See reference/anti-patterns.md for the full checklist. Summary: every function has a test, each test was watched failing, minimal code was written to pass, all tests pass cleanly.

Troubleshooting

Problem	Fix
Test fails with error, not assertion failure	Fix syntax/import errors first. RED means assertion failure, not crash.
Test passes immediately on first run	You're testing existing behavior. Rewrite the test to target the missing feature.
Flaky test (passes sometimes, fails sometimes)	Find root cause: timing, shared state, test ordering. Never skip or retry.
Must mock everything to test a function	Code is too coupled. Refactor with dependency injection. See `reference/anti-patterns.md`.
Test setup is longer than test logic	Extract test helpers. If still complex, simplify the design under test.
Unsure what to test first	Write the wished-for API. Start with the assertion, work backward.
Existing codebase has no tests	Add tests for the code you are changing.
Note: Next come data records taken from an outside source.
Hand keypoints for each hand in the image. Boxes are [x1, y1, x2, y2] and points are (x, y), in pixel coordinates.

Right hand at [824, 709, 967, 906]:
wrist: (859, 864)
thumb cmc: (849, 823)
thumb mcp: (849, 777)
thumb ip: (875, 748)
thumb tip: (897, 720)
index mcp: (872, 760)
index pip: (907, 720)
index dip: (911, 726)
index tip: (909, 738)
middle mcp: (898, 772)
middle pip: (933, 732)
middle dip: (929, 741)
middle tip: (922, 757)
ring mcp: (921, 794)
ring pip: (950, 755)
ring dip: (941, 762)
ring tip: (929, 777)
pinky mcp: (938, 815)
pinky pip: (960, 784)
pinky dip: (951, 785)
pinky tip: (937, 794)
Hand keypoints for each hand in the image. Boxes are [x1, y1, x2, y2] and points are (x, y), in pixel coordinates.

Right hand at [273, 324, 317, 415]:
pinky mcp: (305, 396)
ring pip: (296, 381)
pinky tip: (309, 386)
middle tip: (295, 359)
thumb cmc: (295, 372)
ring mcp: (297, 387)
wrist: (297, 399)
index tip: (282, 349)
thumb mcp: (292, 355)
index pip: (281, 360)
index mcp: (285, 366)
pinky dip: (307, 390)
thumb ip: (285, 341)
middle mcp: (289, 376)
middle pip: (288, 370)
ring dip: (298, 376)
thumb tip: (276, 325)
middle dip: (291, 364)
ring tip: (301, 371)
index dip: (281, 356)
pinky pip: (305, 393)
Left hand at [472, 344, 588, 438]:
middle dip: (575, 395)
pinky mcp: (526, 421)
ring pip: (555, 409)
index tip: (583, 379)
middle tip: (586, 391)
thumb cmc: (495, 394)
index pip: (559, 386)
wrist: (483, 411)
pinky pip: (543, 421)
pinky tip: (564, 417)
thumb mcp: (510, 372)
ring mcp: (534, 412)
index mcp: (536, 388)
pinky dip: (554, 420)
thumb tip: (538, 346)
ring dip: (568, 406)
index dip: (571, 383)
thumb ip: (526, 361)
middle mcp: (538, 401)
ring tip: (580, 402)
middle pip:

Do not boil the ocean.

Language Detection

Detect your human partner's language from conversation context, project docs, and git history. Default to English. Adapt all user-facing messages; keep code, test names, and commands in English.

Composability

Standalone: Use for any coding task — no other skill required
With driving-with-tests: Pair for full test strategy (Orient → TDD → Probe → Guard)
Within ralph iterations: Apply TDD discipline inside each iteration

Reference

reference/anti-patterns.md — Mocking pitfalls, test-only methods, Gate Functions

name	developing-test-first
description	Enforces strict Red/Green/Refactor TDD discipline before writing production code. Use when implementing any feature or bugfix, when user asks to write tests, implement test-first, practice TDD, or starts coding without tests. Trigger phrases include "write a failing test", "red/green", "test-driven", "TDD", "test first". Also applies when implementation begins without a preceding test.